<<<<
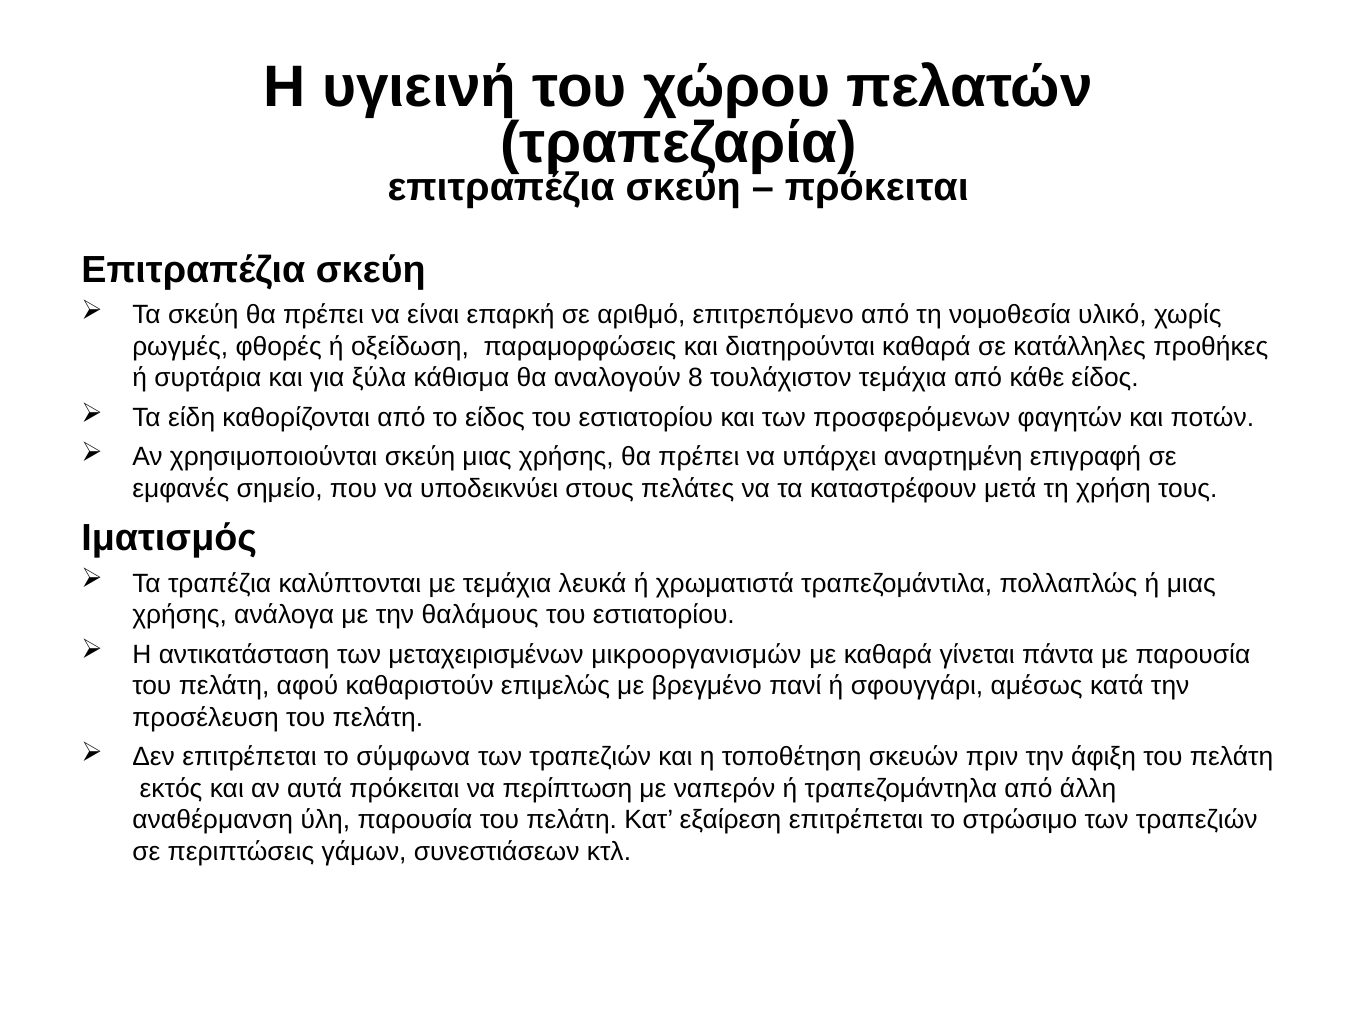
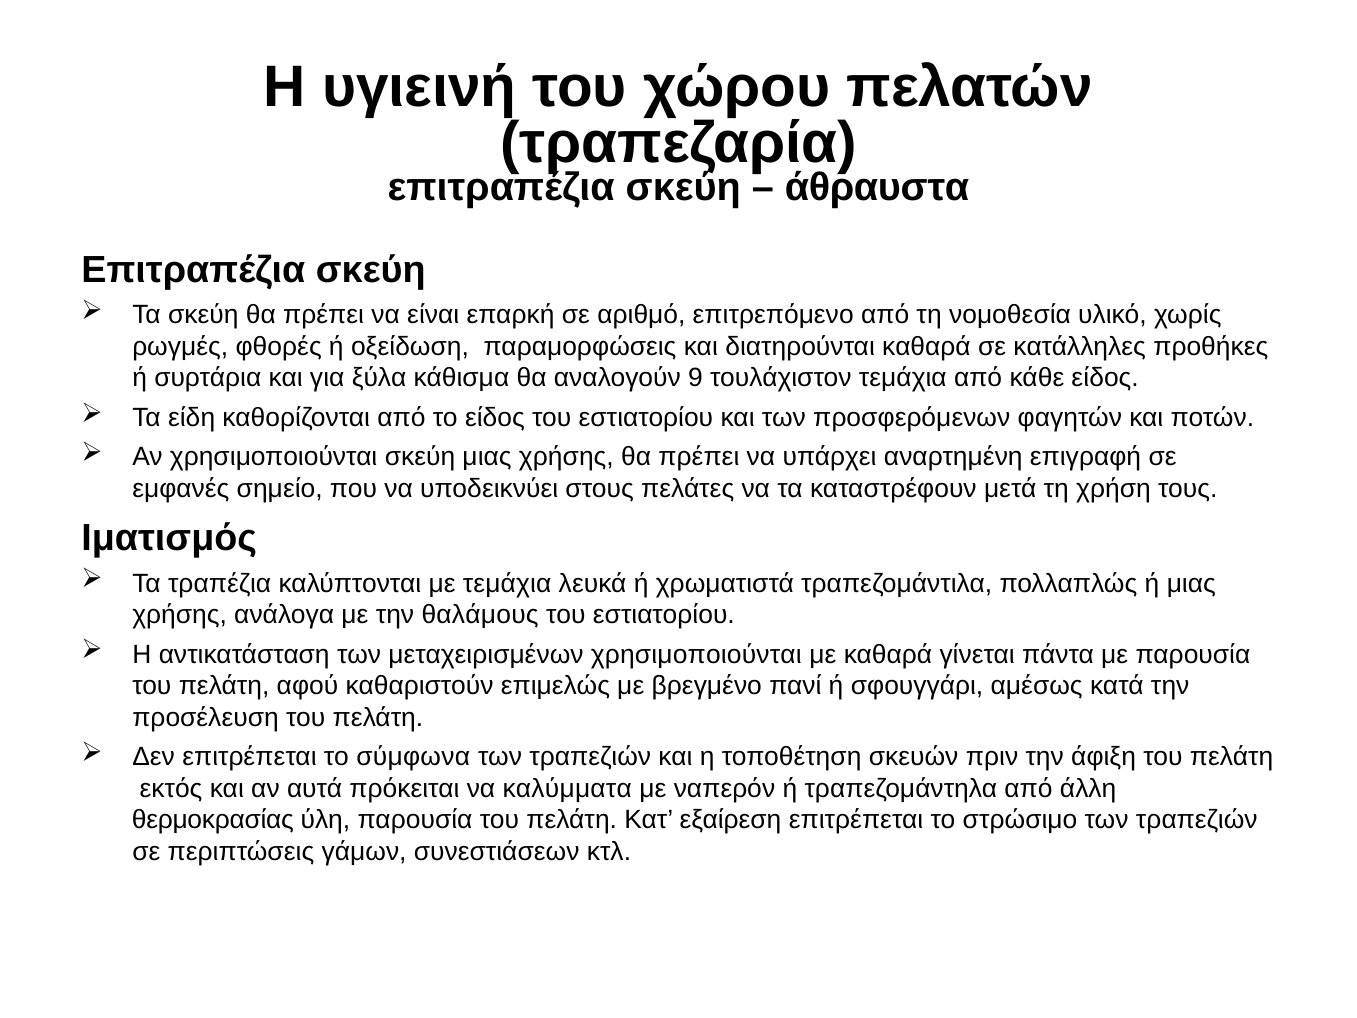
πρόκειται at (877, 188): πρόκειται -> άθραυστα
8: 8 -> 9
μεταχειρισμένων μικροοργανισμών: μικροοργανισμών -> χρησιμοποιούνται
περίπτωση: περίπτωση -> καλύμματα
αναθέρμανση: αναθέρμανση -> θερμοκρασίας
>>>>
[Problem to solve]
Copy every line of the material above word for word, leaving out the pictures.

[Reply to the task]
πρόκειται at (877, 188): πρόκειται -> άθραυστα
8: 8 -> 9
μεταχειρισμένων μικροοργανισμών: μικροοργανισμών -> χρησιμοποιούνται
περίπτωση: περίπτωση -> καλύμματα
αναθέρμανση: αναθέρμανση -> θερμοκρασίας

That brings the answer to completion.